Weather conditions across much of the US Midwest have improved compared with early spring, with recent forecasts pointing to seasonal to slightly cooler temperatures after a heat phase and scattered storms bringing adequate moisture to key soybean areas over the coming days. Unless a sustained hot‑dry pattern develops in July–August, weather is currently more a stabilising than a bullish factor.

Price Outlook & Key Risks

The soybean market is approaching a tactical inflection point. If the 30 June acreage report confirms a 1–2 million acre increase and weather remains favourable, US production could reach a record, pushing November futures toward or below the equivalent of roughly EUR 9.50–10.00/bu (around USD 11/bu) and pressuring global benchmarks.

Conversely, if planted area comes in close to or below previous estimates, or if July weather turns sharply hotter and drier in core Midwest states, a swift rebound toward the earlier USD 12/bu (≈ EUR 11.2/bu) zone is plausible as risk premiums are rebuilt. In that scenario, basis in deficit import regions could firm quickly, especially for higher‑spec and GMO‑free origins.

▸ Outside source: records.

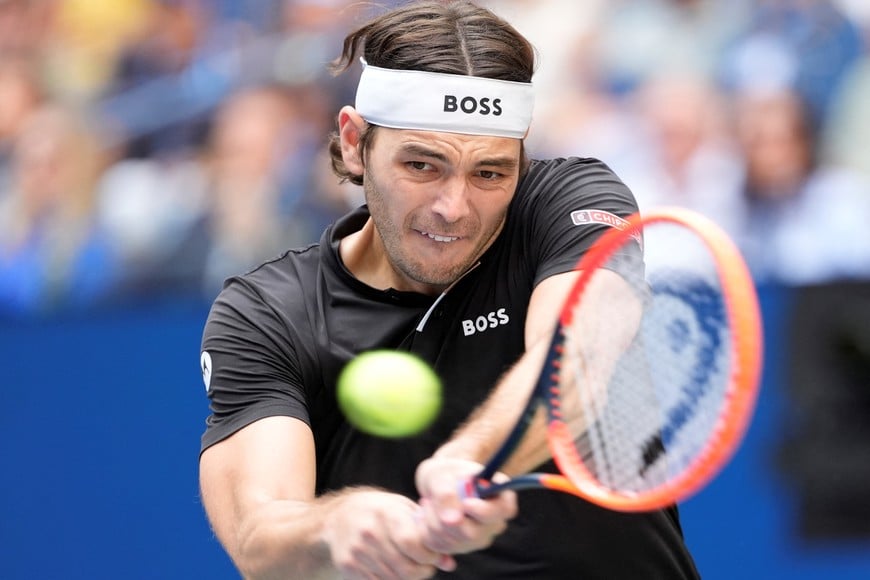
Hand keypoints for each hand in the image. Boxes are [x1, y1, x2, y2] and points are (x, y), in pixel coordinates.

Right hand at [322, 489, 454, 579]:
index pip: (412, 543)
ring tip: (414, 566)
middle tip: (428, 566)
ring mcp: (357, 551)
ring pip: (394, 579)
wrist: (341, 516)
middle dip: (423, 571)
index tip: (435, 555)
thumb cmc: (381, 511)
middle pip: (405, 568)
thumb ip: (426, 534)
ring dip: (410, 578)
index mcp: (386, 513)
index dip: (429, 555)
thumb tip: (449, 564)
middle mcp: (369, 532)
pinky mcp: (348, 566)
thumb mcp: (404, 511)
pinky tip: (396, 570)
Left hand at [415, 457, 517, 554]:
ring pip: (454, 541)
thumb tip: (451, 521)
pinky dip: (426, 532)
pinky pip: (441, 547)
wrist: (437, 483)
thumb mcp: (444, 476)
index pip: (504, 510)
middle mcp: (494, 521)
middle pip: (474, 533)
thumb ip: (447, 495)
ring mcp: (480, 537)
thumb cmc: (445, 474)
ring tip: (427, 503)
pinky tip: (425, 516)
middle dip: (444, 517)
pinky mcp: (462, 547)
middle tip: (428, 499)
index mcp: (500, 497)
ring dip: (432, 522)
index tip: (465, 502)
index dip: (485, 510)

Additional risks include policy or mandate changes in the biofuel sector, unexpected disruptions in South American logistics, or a renewed upswing in crude oil if geopolitical tensions re‑emerge. For now, however, the baseline remains one of adequate global supply with demand growing but not fast enough to absorb a significantly larger US crop without price adjustment.

Trading Outlook

  • Importers / Crushers (EU, MENA): Consider layering in coverage on price dips ahead of the 30 June USDA acreage report, particularly for Q4 2026–Q1 2027 needs. Focus on competitive South American and Black Sea origins while monitoring US basis for harvest‑time opportunities.
  • Producers (US, Brazil, Argentina): For US growers, evaluate pre‑harvest hedges or minimum‑price strategies in November futures near the lower end of the recent range, given the downside risk if acreage and yields surprise to the high side. South American producers may retain some upside exposure via options given tighter on‑farm stocks and currency considerations.
  • Biofuel & Feed Buyers: Maintain flexible procurement strategies, taking advantage of current relative weakness in beans while watching soybean oil spreads and mandate policy. Downside in grains and oilseeds could offer opportunities to extend coverage if the acreage report and early pod‑set weather remain benign.

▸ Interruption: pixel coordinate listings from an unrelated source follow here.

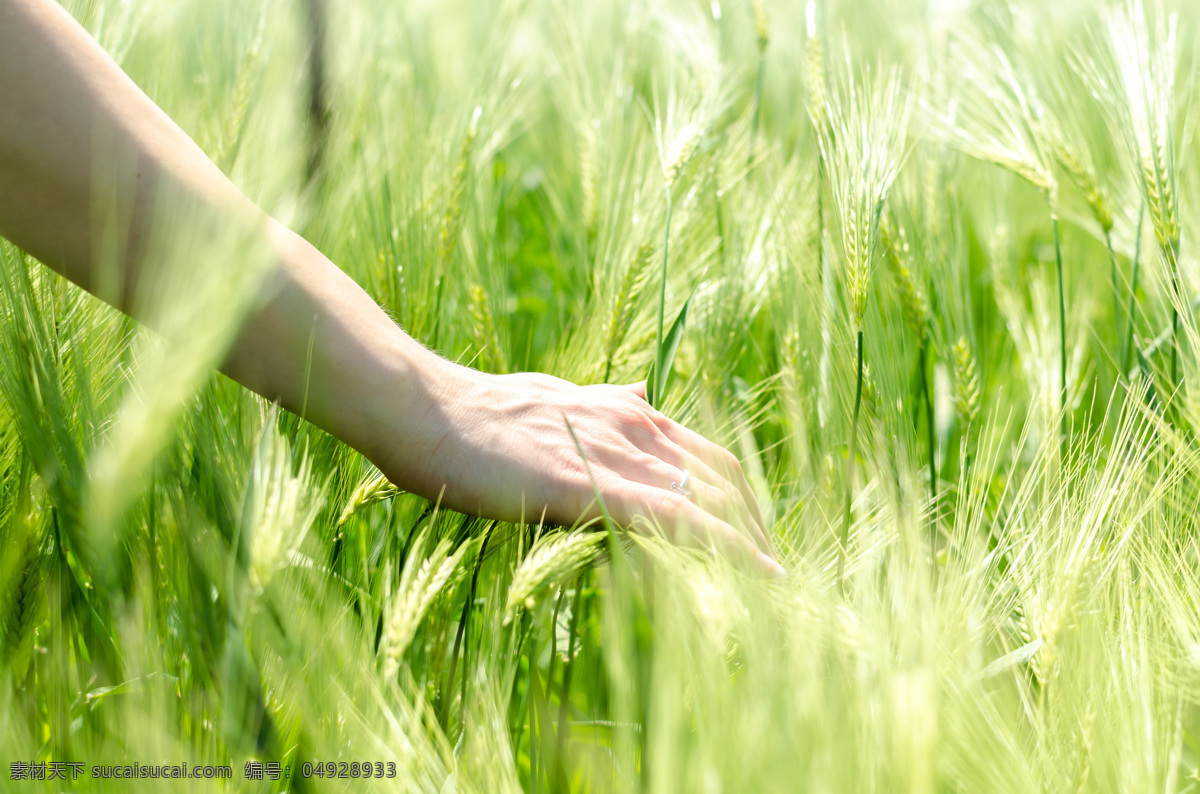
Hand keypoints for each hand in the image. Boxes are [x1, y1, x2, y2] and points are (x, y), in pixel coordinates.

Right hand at [378, 364, 784, 577]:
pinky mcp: (592, 487)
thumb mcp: (556, 396)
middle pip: (721, 475)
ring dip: (749, 539)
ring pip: (709, 497)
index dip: (737, 491)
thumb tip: (643, 392)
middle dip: (754, 520)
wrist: (430, 411)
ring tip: (773, 578)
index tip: (753, 525)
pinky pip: (677, 518)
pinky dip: (726, 545)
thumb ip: (605, 402)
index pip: (705, 451)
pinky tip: (756, 572)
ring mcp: (616, 454)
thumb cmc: (479, 413)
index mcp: (624, 409)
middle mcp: (633, 424)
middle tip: (771, 563)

3‑Day Regional Price Indication (Direction in EUR)

  • CBOT-linked benchmarks (US Gulf, FOB): Slight downside bias in EUR terms as the market continues to digest acreage and benign weather, with modest volatility around macro and crude moves.
  • Black Sea (Ukraine, FOB/CPT Odesa): Mostly stable to mildly softer in EUR amid good regional availability and competitive freight, though logistics risk remains a background factor.
  • Asia (China, India, FOB): Stable to firm in EUR as local demand and quality premiums support prices, with currency moves and freight costs the main short‑term drivers.